In the first and second embodiments of the present invention, two B-channel lines and a D-channel are described as being coupled to an ATM network. However, one or two B-channel lines or D-channels are used.
It is also possible to adopt a configuration in which only the channel is connected to the ATM network.

[0028]

As described above, according to the present invention, the subscriber exchange main body can be made into ATM by performing ALL processing for each subscriber line in the subscriber exchange. An ATM integrated network can be constructed without changing the ISDN terminal. AT for small subscribers without preparing an ATM terminal
Can be economically incorporated into the M network.

[Brief description of drawings]

FIG. 1 is a block configuration diagram of an apparatus according to a first embodiment of the present invention.

FIG. 2 is a diagram showing a first embodiment device of the present invention mounted on an ATM exchange.

FIG. 3 is an overall configuration diagram of a first embodiment of the present invention.

FIG. 4 is a block configuration diagram of a second embodiment device of the present invention.

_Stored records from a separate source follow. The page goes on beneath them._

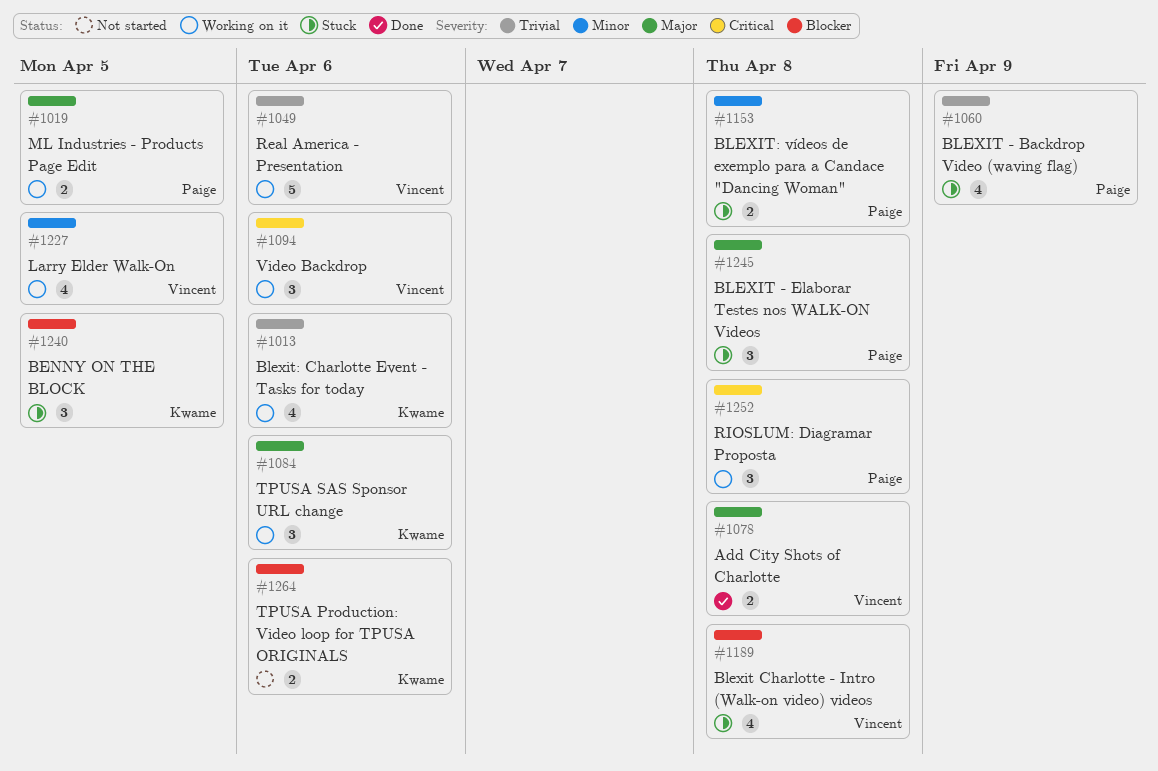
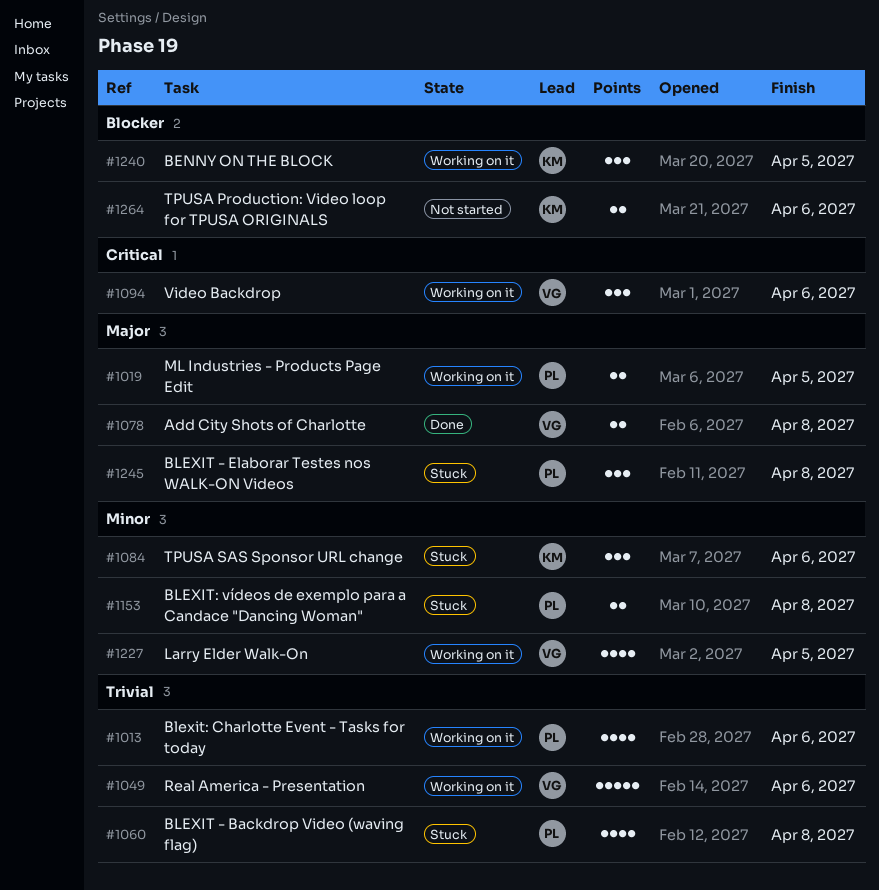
#1013, owner: Kwame -> Paige
#1060, due: Apr 9 -> Apr 8
#1084, status: Working on it -> Stuck
#1084, priority: Major -> Minor
#1189: present -> none
#1240, status: Stuck -> Working on it
#1252: present -> none

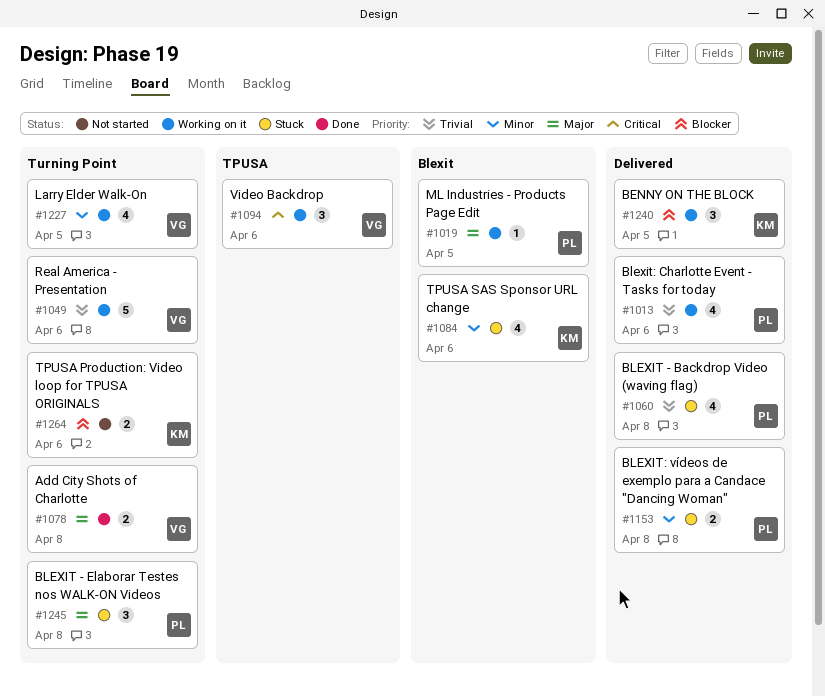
#1019, estimate: 2 -> 1
#1084, estimate: 3 -> 4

FIG. 5 is a diagram showing a second embodiment device of the present invention mounted on an ATM exchange.

[Explanation of symbols]

 1 I Interface Subscriber Line 2 Intra-Station Line Termination 3 B Channel Internal Line 4 D Channel Internal Line 5 B Channel AAL Type 1 Processing Circuit 6 LAPB Circuit 7 B Channel Packet AAL Processing Circuit 8, 22 LAPD Circuit 9 Control Circuit 10 D Channel AAL processing circuit 11 ATM layer processing interface circuit 12 Intra-station wiring 13 I interface device 14 ATM switch 15 Control device 16 ATM switch 17 Message processing device 18 B channel packet frame multiplexing circuit 19, 19 'Subscriber line signaling device 20, 25 AAL type 1 processing circuit 21 AAL type 3 to 5 processing circuit 22 ISDN network 24 ATM network 26 In-station 30 Relay line

Claims (2)

[Claims] 1. In an I interface device having an intra-station line terminating circuit to which an ISDN terminal is connected, link access means for B channel and / or D channel, and B channel signal and / or D channel signal are assembled into an ATM cell. Alternatively, the I interface device is provided with means for decomposing an ATM cell into a B channel signal and / or a D channel signal, and means for transmitting / receiving the cell to / from an ATM exchange. 2. An ATM exchange equipped with the I interface device according to claim 1.